Valdimar Jóhannsson | 1hr 46min
Through a dreary, snowy landscape somewhere in an Icelandic mountain range, a herd of bedraggled horses wander an open field. We approach them from a distance in one long take, though the sound of heavy breathing clues us in that we are perhaps not a neutral observer in this situation. The horses buck and whinny, spooked by our presence in this expansive, rural region, though the mysterious figure whose identity we have briefly adopted is kept largely offscreen for much of the film.
This description of the opening scene may not help any argument that Lamb is not, in fact, a horror film as it has been advertised, but what it may help to illustrate is just how much first-time director Valdimar Jóhannsson is following in the footsteps of Bela Tarr, the Hungarian filmmaker whose name is essentially synonymous with bleak, arthouse cinema, and who is credited as executive producer on this film. Like Tarr, the use of eerie, repetitive sound design to create the impression of silence is one of Jóhannsson’s greatest tools, letting us tune into the audible breathing of sheep, the whirring engine of a tractor, or the bitter wind blowing through valleys. Dialogue is sparse, but what little there is simply conveys the bare facts of María and Ingvar’s cold, lonely lives.
It takes the supernatural arrival of a semi-horrific, semi-adorable creature on their farm to bring about a sudden shift in mood, and after drawing out the details of what exactly makes this infant so odd for a long time, the reveal comes in an ever so brief glimpse sure to draw a couple of double-takes. It belongs neither to the world of humans, nor to the animal kingdom, yet all it takes is a fleeting period of shock for María and Ingvar to adjust before readily taking on the responsibility of raising it as their own. As they bring out a cot from the shed and set up a nursery, the existence of some past heartbreak is hinted at, letting us in on the emptiness present in their lives. Just like that, Lamb takes a small step away from the horror genre, and more into that of a psychological family drama, probing questions of how parenting instincts overlap with the welfare of such a unique, irreconcilably “different” child.
Though the arrival of Ingvar’s brother, Pétur, in this narrative initially serves to underscore the tension in this messy family dynamic, his presence ultimately does little to sway the emotion of the film one way or the other.
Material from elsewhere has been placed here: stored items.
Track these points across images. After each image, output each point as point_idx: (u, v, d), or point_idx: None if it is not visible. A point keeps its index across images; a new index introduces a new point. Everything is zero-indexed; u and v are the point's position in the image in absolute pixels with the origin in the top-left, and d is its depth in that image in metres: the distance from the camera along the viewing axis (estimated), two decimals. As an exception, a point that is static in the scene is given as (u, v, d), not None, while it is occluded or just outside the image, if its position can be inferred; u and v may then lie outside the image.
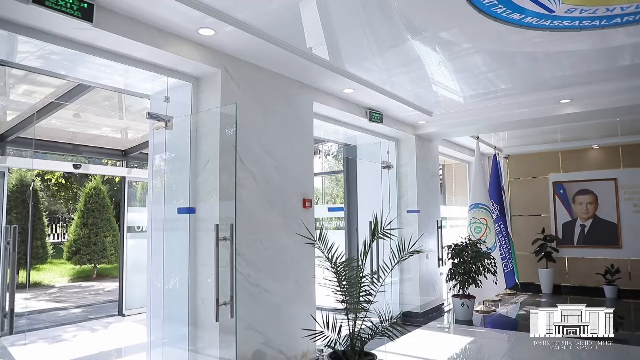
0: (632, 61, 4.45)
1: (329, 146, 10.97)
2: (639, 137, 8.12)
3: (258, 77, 4.14)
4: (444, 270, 6.97)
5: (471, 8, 3.26)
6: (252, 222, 3.92)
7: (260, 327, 3.89)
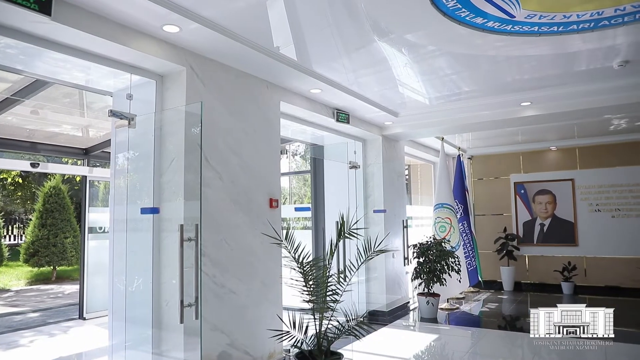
0: (587, 66, 4.63)
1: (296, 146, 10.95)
2: (594, 139, 8.47)
3: (224, 76, 4.09)
4: (410, 269, 7.08)
5: (436, 11, 3.33)
6: (218, 222, 3.87)
7: (226, 328, 3.85)
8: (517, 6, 3.25)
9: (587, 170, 8.77)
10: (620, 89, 5.23)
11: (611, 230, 8.46)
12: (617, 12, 3.32)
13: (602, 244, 8.52)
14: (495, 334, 5.99)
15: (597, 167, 8.67)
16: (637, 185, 8.31)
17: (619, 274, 8.32)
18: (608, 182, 8.55)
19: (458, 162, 8.74)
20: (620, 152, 8.50)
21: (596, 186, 8.65)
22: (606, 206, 8.55)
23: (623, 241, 8.33)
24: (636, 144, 8.36)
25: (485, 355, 5.07)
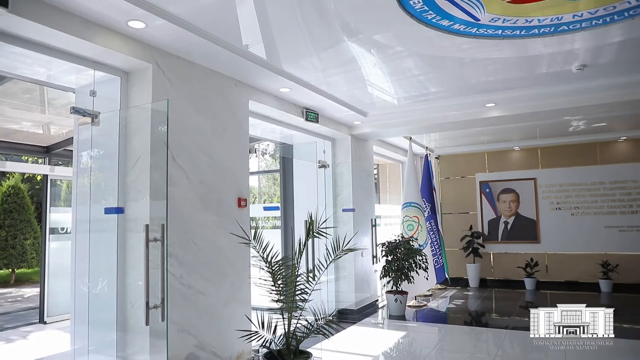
0: (548, 70, 4.79)
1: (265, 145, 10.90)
2: (555, 140, 8.78)
3: (192, 73, 4.03)
4: (378, 268, 7.16)
5: (404, 13, 3.37)
6: (185, 222, 3.82)
7: (193, 330, 3.80)
8: (481, 10, 3.33)
9: (548, 170, 9.08)
10: (579, 91, 5.44)
11: (571, 227, 8.79)
12: (575, 17, 3.45)
13: (562, 241, 8.84)
14: (462, 329, 6.13)
15: (558, 167, 8.99)
16: (595, 184, 8.65)
17: (578, 270, 8.66)
18: (568, 181, 8.88)
19: (426, 162, 8.88)
20: (578, 152, 8.84)
21: (557, 185, 8.97)
22: (566, 204, 8.87)
23: (582, 238, 8.67)
24: (593, 145, 8.72)
25: (452, 350, 5.18)
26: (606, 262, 8.24)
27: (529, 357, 4.96)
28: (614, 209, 8.50)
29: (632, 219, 8.36)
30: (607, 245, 8.48)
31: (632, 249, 8.30)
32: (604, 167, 8.64)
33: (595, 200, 8.65)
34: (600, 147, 8.71)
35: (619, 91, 5.36)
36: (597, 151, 8.74)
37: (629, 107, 5.77)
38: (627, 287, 8.14)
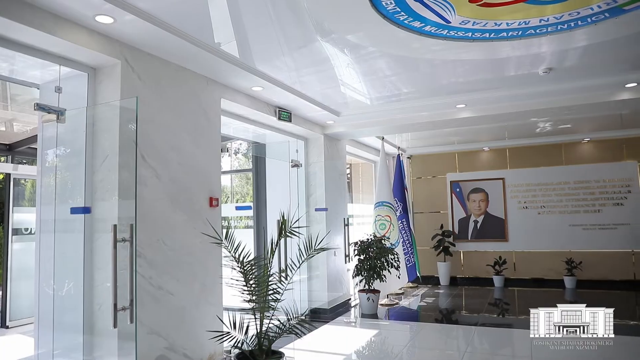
0: (516, 72, 4.90)
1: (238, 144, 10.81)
2: (523, 140, 9.01)
3: (162, 71, 3.96)
4: (351, 267, 7.19)
5: (376, 14, 3.39)
6: (155, 222, 3.75)
7: (163, 331, 3.73)
8: (452, 12, 3.39)
9: (516, 170, 9.32)
10: (545, 94, 5.59)
11: (537, 226, 9.04)
12: (542, 22, 3.55)
13: (529, 239, 9.08)
14: (433, 327, 6.22)
15: (525, 167, 9.23)
16: (560, 184, 8.92)
17: (544, 267, 8.91)
18: (534, 181, 9.12)
19: (398, 162, 8.97)
20: (545, 153, 9.10)
21: (524, 185, 9.20)
22: (533, 204, 9.12)
23: (547, 236, 8.92)
24: (559, 146, 8.99)
25: (423, 348, 5.25)
26: (570, 259, 8.51)
27: (498, 353, 5.07)
28: (578, 208, 8.79)
29: (595, 218, 8.66)
30: (572, 243, 8.76)
31: (594, 246, 8.60)
32: (568, 168, 8.92)
33: (560, 199, 8.92)
34: (566, 148, 8.99)
35: (583, 94, 5.54)
36: (562, 152, 9.02)
37: (592, 110, 5.98)
38: (590, 283, 8.43)
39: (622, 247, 8.44)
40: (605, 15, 3.45)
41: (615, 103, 5.59)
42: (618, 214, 8.51)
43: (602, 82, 5.23)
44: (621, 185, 8.55)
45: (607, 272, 8.46)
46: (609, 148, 8.71)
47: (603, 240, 8.56)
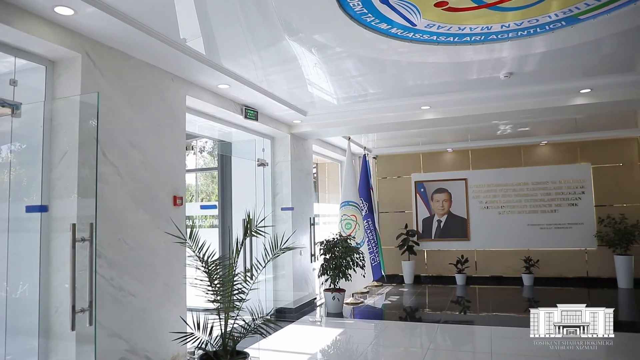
0: (478, 76, 5.04)
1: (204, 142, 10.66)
2: (485, 142, 9.27)
3: (126, 66, 3.86)
4: (317, 266, 7.21)
5: (343, 14, 3.42)
6: (116, 221, 3.65)
7: (124, 334, 3.64)
8: (418, 15, 3.45)
9: (478, 171, 9.57)
10: (506, 97, 5.76)
11: (497, 225, 9.32)
12: (503, 28, 3.66)
13: (490, 239, 9.35)
14: (397, 324, 6.32)
15: (487, 168, 9.50)
16: (519, 184, 9.23)
17: (503, 265, 9.20)
18: (495, 182, 9.40)
19: (364, 162, 9.05)
20: (505, 154, 9.39)
21: (485, 185, 9.47)
22: (494, 204, 9.39)
23: (507, 235, 9.22)
24: (518, 148, 9.30)
25: (388, 345, 5.32)
26: (528, 257, 8.82)
27: (460, 349, 5.20)
28: (536, 208, 9.12)
29: (551, 218, 9.00)
30: (529, 242, 9.08)
31: (550, 245, 8.94)
32: (527, 169, 9.24)
33: (519, 200, 9.23)
34: (524, 150, 9.31)
35: (541, 98, 5.74)
36: (521, 154, 9.33)
37: (549, 114, 6.21)
38: (546, 280, 8.77)
39: (576, 246, 8.81)
40: (562, 23, 3.59)
41: (570, 108, 5.82)
42: (572, 214, 8.88)
43: (559, 88, 5.44)
44: (575, 187, 8.93)
45: (562, 270, 8.82)
46: (565, 151, 9.08)
47: (559, 239, 8.92)
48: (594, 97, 5.58)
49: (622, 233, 8.14)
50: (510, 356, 4.63)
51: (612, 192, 8.73)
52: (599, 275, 8.63)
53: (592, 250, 8.71)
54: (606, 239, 8.36)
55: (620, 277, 8.24)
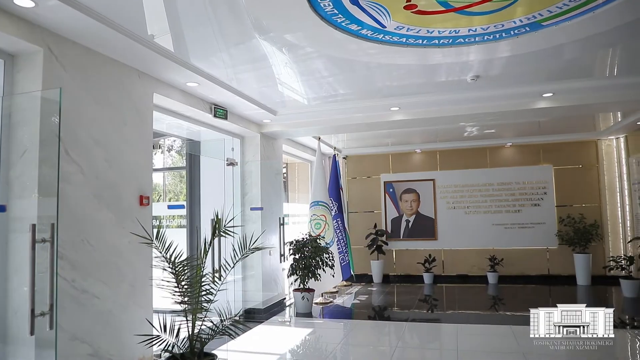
0: (446, 78, 5.13)
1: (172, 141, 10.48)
2: (452, 143, 9.46)
3: (90, 62, 3.74)
4: (286, 266, 7.19)
5: (314, 14, 3.41)
6: (79, 221, 3.54)
7: (87, 337, 3.54)
8: (387, 17, 3.48)
9: (446, 172, 9.76)
10: (472, 100, 5.89)
11: (464, 225, 9.53)
12: (470, 32, 3.74)
13: (456, 238, 9.55)
14: (366, 323, 6.37)
15: (454, 169, 9.69)
16: (485, 185, 9.46)
17: (469, 264, 9.41)
18: (462, 183, 9.61)
19: (333, 162, 9.09)
20: (472, 156, 9.61)
21: (452, 186, 9.66)
22: (460, 204, 9.59)
23: (473, 235, 9.43)
24: (484, 149, 9.53)
25: (356, 344, 5.36)
26: (493, 256, 9.05)
27: (427, 347, 5.29)
28: (501, 208, 9.36)
29: (515, 217, 9.27)
30: (494, 241, 9.32)
31: (514, 244, 9.20)
32: (492, 170, 9.49)
33: (485, 200, 9.46)
34: (490, 152, 9.55)
35: (506, 101, 5.90)
36: (487, 155, 9.57)
37: (514, 116, 6.38)
38: (510, 278, 9.01)
39: (539, 245, 9.10)
40: (526, 29, 3.70)
41: (533, 111, 6.00)
42: (535, 214, 9.17)
43: (523, 91, 5.60)
44: (538, 187, 9.21)
45: (525, 268, 9.09)
46: (528, 152, 9.36)
47: (522, 238, 9.19)
48: (555, 101, 5.77)
49: (581, 232, 8.46)
50: (476, 353, 4.74)
51: (572, 193, 9.06)
52: (559, 273, 8.94)
53: (554, 248, 9.01)
54: (566, 238, 8.67)
55: (579, 275, 8.56)
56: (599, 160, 8.97)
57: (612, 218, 8.78)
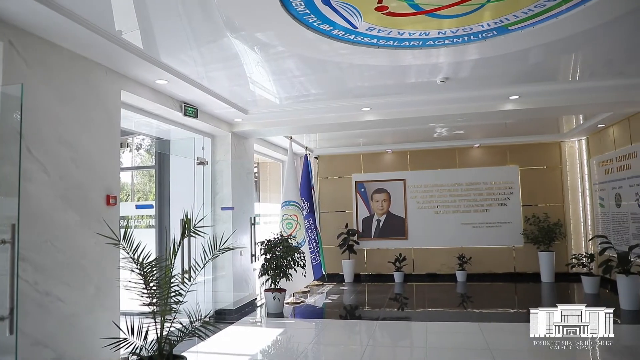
0: (416, 79, 5.20)
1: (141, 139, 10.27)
2: (422, 144, 9.60)
3: (54, 57, 3.63)
4: (257, 266, 7.16)
5: (286, 14, 3.41)
6: (43, 222, 3.43)
7: (51, 342, 3.43)
8: (359, 18, 3.50)
9: (416, 172, 9.91)
10: (442, 101, 6.00)
11: (433, 224, 9.69)
12: (440, 34, 3.80)
13: (426, 237, 9.71)
14: (337, 323, 6.40)
15: (424, 169, 9.85)
16: (454, 185, 9.65)
17: (439, 263, 9.58)
18: (432, 183, 9.77)
19: (305, 161, 9.09)
20: (441, 156, 9.78)
21: (423, 186, 9.81)
22: (430, 204, 9.75)
23: (442, 234, 9.61)
24: (453, 150, 9.72)
25: (328, 344, 5.38)
26: (462, 255, 9.24)
27: (397, 345, 5.35)
28: (469, 207, 9.57)
29: (483, 217, 9.49)
30: (463, 240, 9.51)
31: (482, 243, 9.42)
32: (461, 171, 9.69)
33: (454, 200, 9.64)
34: (459, 152, 9.74)
35: (474, 103, 6.02)
36: (456, 156, 9.76)
37: (481, 118, 6.53)
38: (478, 276, 9.22)
39: (505, 243, 9.35)
40: (494, 33, 3.79)
41: (500, 113, 6.15)
42: (502, 213, 9.41)
43: (490, 94, 5.73)
44: (505, 187, 9.46)
45: (492, 266, 9.32)
46: (495, 153, 9.60)
47: (489, 237, 9.42)
48: (521, 104, 5.93)
49: (545, 231, 8.73)
50: (444, 349, 4.82)
51: (537, 192, 9.34)
52: (525, 270, 9.20)
53: (519, 247, 9.26)
54: (531, 236, 8.93)
55: (544, 272, 8.82)
56: (562, 161, 9.28)
57: (574, 217, 9.10)
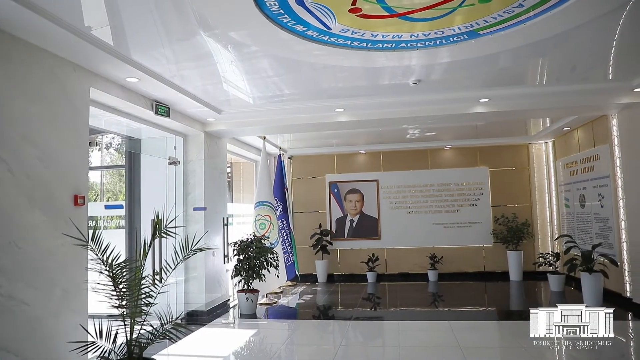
0: (389, 81, 5.25)
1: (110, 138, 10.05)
2: (395, 145, 9.71)
3: (19, 52, 3.51)
4: (230, 267, 7.10)
5: (260, 13, 3.39)
6: (6, 223, 3.31)
7: (14, 347, 3.31)
8: (333, 19, 3.52)
9: (389, 173, 10.01)
10: (414, 103, 6.08)
11: (406, 225, 9.81)
12: (412, 37, 3.86)
13: (399, 237, 9.82)
14: (310, 323, 6.40)
15: (397, 170, 9.96)
16: (426, 186, 9.79)
17: (411, 262, 9.70)
18: (404, 183, 9.89)
19: (279, 162, 9.07)
20: (414, 157, 9.91)
21: (395, 186, 9.92)
22: (402, 204, 9.87)
23: (414, 234, 9.74)
24: (425, 151, 9.87)
25: (301, 344, 5.37)
26: (433, 254, 9.38)
27: (370, 344, 5.39)
28: (440, 208, 9.73)
29: (454, 217, 9.66)
30: (435, 240, 9.66)
31: (453, 242, 9.59)
32: (433, 172, 9.84)
33: (426, 200, 9.78)
34: (431, 154, 9.89)
35: (446, 105, 6.13)
36: (428, 157, 9.91)
37: (453, 120, 6.66)
38: (449, 275, 9.39)
39: (475, 243, 9.54)
40: (465, 37, 3.87)
41: (471, 115, 6.28)
42: (472, 214, 9.61)
43: (461, 96, 5.85)
44: (475, 188, 9.65)
45: (463, 265, 9.50)
46: (466, 155, 9.79)
47: (460, 237, 9.59)
48: (491, 106, 6.07)
49: (514, 231, 8.96)
50: (416, 348, 4.89)
51: (505, 193, 9.57)
52: (494, 269, 9.41)
53: (489, 246, 9.47)
54: (500, 236, 9.14)
55: (512, 271, 9.05)
56: (530, 163, 9.54)
57: (541, 217, 9.36)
Explicit references to a past romance that he and María once shared do serve to instil tension in this family’s unaddressed, repressed emotions, but this touch of relationship drama does end up feeling more like an irrelevant footnote tacked onto everything else we watch play out.
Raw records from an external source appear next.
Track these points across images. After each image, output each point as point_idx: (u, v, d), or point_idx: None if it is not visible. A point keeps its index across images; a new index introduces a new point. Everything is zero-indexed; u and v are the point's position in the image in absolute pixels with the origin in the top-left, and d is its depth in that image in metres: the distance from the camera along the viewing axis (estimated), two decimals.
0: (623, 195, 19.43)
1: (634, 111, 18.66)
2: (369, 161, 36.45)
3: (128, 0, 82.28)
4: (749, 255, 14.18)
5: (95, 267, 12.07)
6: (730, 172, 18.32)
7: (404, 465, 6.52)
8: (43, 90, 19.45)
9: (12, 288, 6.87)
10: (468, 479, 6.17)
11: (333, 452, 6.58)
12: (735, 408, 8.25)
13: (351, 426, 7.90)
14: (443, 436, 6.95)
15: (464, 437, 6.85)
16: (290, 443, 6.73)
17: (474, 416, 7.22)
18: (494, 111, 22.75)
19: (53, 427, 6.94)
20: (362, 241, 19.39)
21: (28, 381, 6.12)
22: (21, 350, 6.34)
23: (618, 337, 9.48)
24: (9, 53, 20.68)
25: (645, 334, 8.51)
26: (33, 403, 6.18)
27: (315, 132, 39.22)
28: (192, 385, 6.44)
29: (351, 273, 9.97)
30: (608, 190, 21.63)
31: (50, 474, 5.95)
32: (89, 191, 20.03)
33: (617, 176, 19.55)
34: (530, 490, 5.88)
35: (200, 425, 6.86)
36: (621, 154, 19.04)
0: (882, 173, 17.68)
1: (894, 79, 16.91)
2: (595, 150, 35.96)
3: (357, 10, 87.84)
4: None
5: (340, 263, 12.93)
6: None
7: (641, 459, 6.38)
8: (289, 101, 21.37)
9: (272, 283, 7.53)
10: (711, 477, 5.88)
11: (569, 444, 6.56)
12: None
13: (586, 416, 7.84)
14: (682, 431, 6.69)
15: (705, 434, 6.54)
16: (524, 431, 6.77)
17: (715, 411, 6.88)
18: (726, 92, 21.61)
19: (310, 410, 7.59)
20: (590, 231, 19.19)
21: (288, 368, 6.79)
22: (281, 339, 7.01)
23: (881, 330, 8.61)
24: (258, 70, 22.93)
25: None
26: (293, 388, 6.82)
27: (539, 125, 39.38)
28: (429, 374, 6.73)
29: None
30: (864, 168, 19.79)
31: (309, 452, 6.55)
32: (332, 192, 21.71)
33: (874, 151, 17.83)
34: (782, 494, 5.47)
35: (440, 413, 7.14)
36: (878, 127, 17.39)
Beyond this, there is a lot to be said about the way Jóhannsson finds such unexpected moments of humour in an otherwise merciless film. While combinations of snow, fog, wind, and rain leave us cowering at the beautiful terror of such an unforgiving environment, the ridiculousness of this family’s situation is never forgotten. The tittering one might hear from a theatre audience in certain parts is not at the expense of the film’s tension, nor is it an unintended consequence of some tonal mishandling. When forced to look at Lamb’s bizarre, folklore-tinted body horror, and then simultaneously faced with such desperate attempts by María, Ingvar, and Pétur to incorporate it into the pleasant image of a traditional, nuclear family, the straight-faced absurdity of humanity’s desire to tame the wildest, most incongruous parts of the world can be overpowering. In such situations as these, an exasperated laugh of disbelief directed at our own instinctual need for rigid, sanitised social structures might suffice just as well as anything.
Lamb is currently playing in theatres.